J’aime bien les amanites ; ce sont pour la plupart des champignons spectaculaires, au port élégant, aux couleurs souvent vives, qui ont la louable qualité de ne pas cacher leur identité ; le plus souvent, on les reconnait facilement. Ce genre sympathique n’a qu’un défaut, il comporte, à côté de quelques comestibles, dont la fameuse oronge, plusieurs espèces toxiques dont certaines mortelles, l’amanite phalloïde, responsable de la presque totalité, des intoxications mortelles en France, l’amanite vireuse, l’amanite printanière et l’amanite proche de l’amanite ovoïde (Amanite proxima).

       Rappelons les caractères généraux du genre Amanita : il est constitué par des espèces leucosporées (à spores blanches), poussant sur le sol (jamais sur le bois), à pied facilement séparable du chapeau, à lames libres (qui n’atteignent pas le haut du pied). Ce pied est muni à la base d’une volve membraneuse ou en bourrelet, et porte généralement un anneau.

       Parmi les espèces toxiques, mais non régulièrement mortelles, il en est une qui va faire le sujet de notre causerie, c’est l’amanite panthère (Amanita pantherina) responsable d’une intoxication dite syndrome panthérinien. Ce syndrome à incubation courte (les premiers symptômes apparaissent moins de 6 heures après la consommation du champignon) se traduit par des troubles gastro-intestinaux (nausées, vomissement, diarrhée) et surtout par des troubles neuropsychiques, état ébrieux avec obnubilation, anxiété, agitation, hallucinations et délires, tremblements, troubles de l’accommodation visuelle, fasciculations musculaires, paresthésie, puis dépression avec prostration et parfois coma convulsif. La régression intervient spontanément en 8 à 12 heures. Une issue fatale est possible chez les personnes fragilisées.

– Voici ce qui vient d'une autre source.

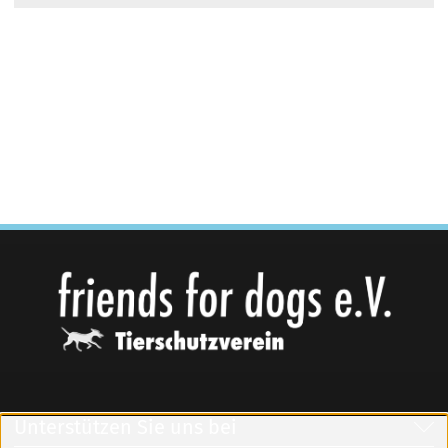
Unterstützen Sie uns bei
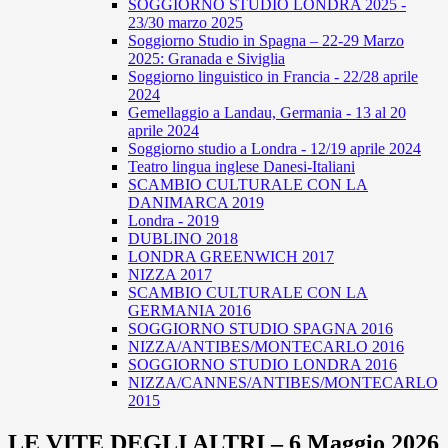
SOGGIORNO STUDIO LONDRA 2025 -
23/30 marzo 2025
Soggiorno Studio in Spagna – 22-29 Marzo
2025: Granada e Siviglia
Soggiorno linguistico in Francia - 22/28 aprile
2024
Gemellaggio a Landau, Germania - 13 al 20
aprile 2024
Soggiorno studio a Londra - 12/19 aprile 2024
Teatro lingua inglese Danesi-Italiani
SCAMBIO CULTURALE CON LA
DANIMARCA 2019
Londra - 2019
DUBLINO 2018
LONDRA GREENWICH 2017
NIZZA 2017
SCAMBIO CULTURALE CON LA
GERMANIA 2016
SOGGIORNO STUDIO SPAGNA 2016
NIZZA/ANTIBES/MONTECARLO 2016
SOGGIORNO STUDIO LONDRA 2016
NIZZA/CANNES/ANTIBES/MONTECARLO
2015
LE VITE DEGLI ALTRI – 6 Maggio 2026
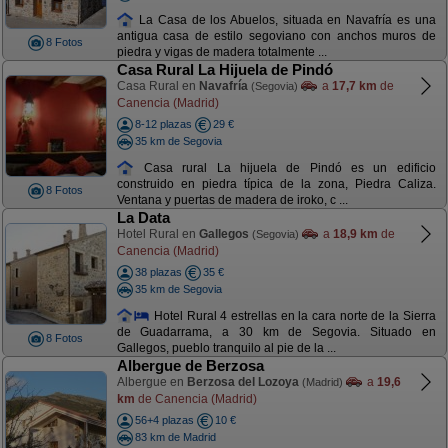
La Casa de los Abuelos, situada en Navafría es una
antigua casa de estilo segoviano con anchos muros de
8 Fotos
piedra y vigas de madera totalmente ...
Casa Rural La Hijuela de Pindó
Casa Rural en
Navafría
a
17,7 km
de
(Segovia)
Canencia (Madrid)
8-12 plazas
29 €
35 km de Segovia
Casa rural La hijuela de Pindó es un edificio
construido en piedra típica de la zona, Piedra Caliza.
8 Fotos
Ventana y puertas de madera de iroko, c ...
La Data
Hotel Rural en
Gallegos
a
18,9 km
de
(Segovia)
Canencia (Madrid)
38 plazas
35 €
35 km de Segovia
Hotel Rural 4 estrellas en la cara norte de la Sierra
de Guadarrama, a 30 km de Segovia. Situado en
8 Fotos
Gallegos, pueblo tranquilo al pie de la ...
Albergue de Berzosa
Albergue en
Berzosa del Lozoya
a
19,6
(Madrid)
km
de Canencia (Madrid)
56+4 plazas
10 €
83 km de Madrid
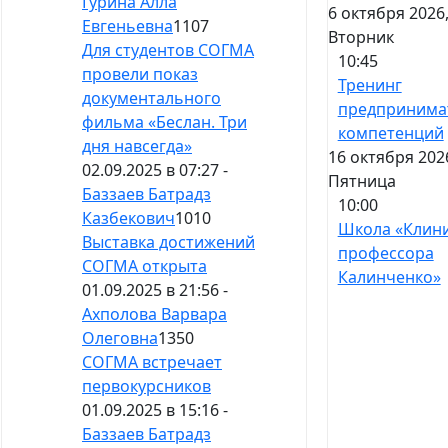
Гурина Алла
6 октября 2026
Евгеньевна
1107
Вторник
Для студентов СОГМА
10:45
провели показ
Тренинг
документального
предпринима
фильма «Беслан. Три
компетенций
дня навсегда»
16 октября 202
02.09.2025 в 07:27 -
Пятница
Баззаев Батрадз
10:00
Казбекович
1010
Школа «Клин
Выставка достижений
профессора
СОГМА открыта
Калинченко»
01.09.2025 в 21:56 -
Ахполова Варвара
Олеговна
1350
СОГМА встречает
первокурсников
01.09.2025 в 15:16 -
Баззаев Батрадз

       Nous rencontrons souvent l’amanite panthère dans les forêts que nous avons l’habitude de prospecter ; c’est pourquoi nous allons l’étudier de plus près, en faisant par ailleurs une étude comparative avec deux autres amanites, elles aussi communes, et que l’on peut confondre avec la panthère ; l’une est un comestible médiocre : l’amanite épaisse, l’autre est un bon comestible : l’amanite rougissante ou golmotte.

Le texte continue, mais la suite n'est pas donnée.